As qualifying nears, the contests in some districts have started to heat up. In the latest developments:

• In District 2, Alden Reine, a science professor at Xavier University, is running for Glapion's seat.

• In District 3, Sandra Wheeler-Hester, an announced candidate and board critic, is criticizing incumbent "Jimmy" Fahrenholtz for alleged violations of campaign finance laws. Meanwhile, Fahrenholtz is demanding a public apology from Hester for racial slurs of his name on her cable access television program, The Hester Report.

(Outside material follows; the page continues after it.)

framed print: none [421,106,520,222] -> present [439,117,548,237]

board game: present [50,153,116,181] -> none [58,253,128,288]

Responding to a story first reported by Gambit Weekly, Fahrenholtz says he is exercising his appeal rights in a dispute with the Louisiana Ethics Commission over $4,000 in fines and penalties for allegedly failing to file two campaign finance reports from his 2000 election in a timely manner. Fahrenholtz was recently socked with a second $2,000 fine for failing to file a report while he was already contesting an earlier late fee ("Board Update," June 29, 2004).

"I think that anything that is an ethics violation is a big deal," Hester says. "You should always avoid even the appearance of impropriety. Then when you are fined and you don't pay it, that speaks to your character. First of all, he is an attorney so he should have known. Aside from that, once the board makes you aware (of a fine) and you thumb your nose to their ruling and not pay the fine, then I think that speaks to your character."

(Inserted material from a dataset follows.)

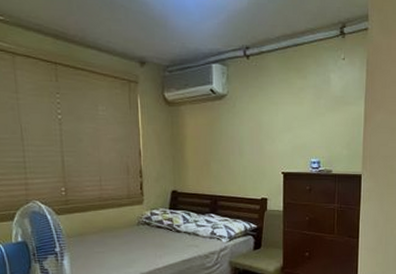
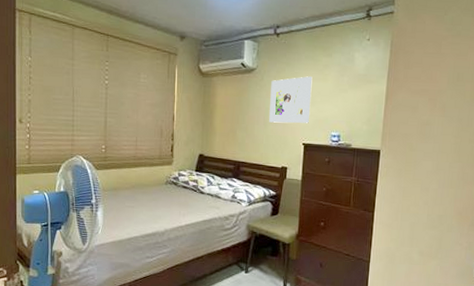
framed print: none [244,101,288,152] -> present [269,76,313,124]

But Hester later refused comment when asked to respond to Fahrenholtz's complaint that she repeatedly referred to him as "Fahren-honkie" on a June 25 broadcast of The Hester Report. "I'm only going to talk about the issues," Hester told Gambit Weekly.

In the broadcast, Hester appears in front of a large mural of seven caricatured sets of buttocks, each one captioned with the surname of a School Board member. Hester also appears in front of a chalkboard that displays the message "Erase the Board" and the names of each incumbent. The surname of her announced opponent is spelled "Fahren-honkie."

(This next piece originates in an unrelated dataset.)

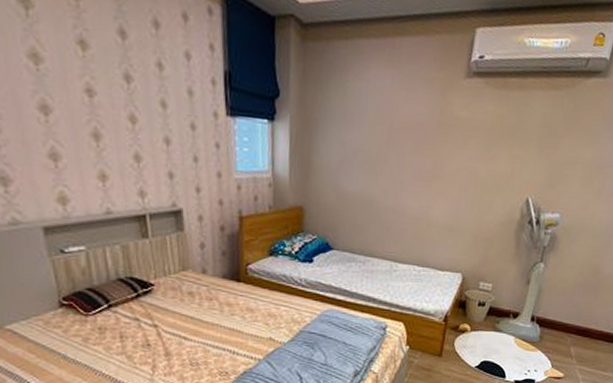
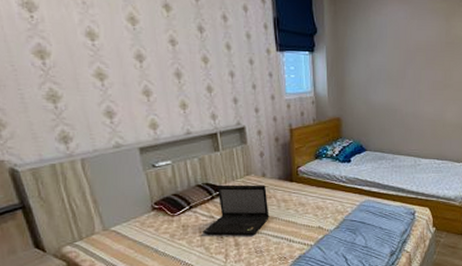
laptop: none [125,280,209,343] -> present [203,184,269,235]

• In District 5, incumbent Carolyn Green-Ford last week paid the Ethics Board $8,600 in penalties and late fees for the late filing of campaign finance reports. Ford has no remaining fees. Ford faces strong opposition from Phyllis Landrieu, of the Landrieu political family.

• In District 6, attorney Henry P. Julien reportedly is considering a run against incumbent Una Anderson.

• In District 7, incumbent Eliot "Doc" Willard may expect opposition from Tommie Vassel, a certified public accountant who ran previous campaigns for School Board and the New Orleans City Council. Glenn Wilson, who has twice run for the BESE Board, has confirmed his candidacy for the District 7 seat. Wilson also last week unsuccessfully appealed to the state Ethics Board for a waiver of $3,600 in fines for late fees from his BESE campaigns. "I'll pay the fines," he says. State law requires former candidates to pay the Ethics Board any outstanding fines before spending campaign funds for a new race. Violators can be assessed up to 200 percent of the expenditure or a $1,000 fine -- whichever is greater.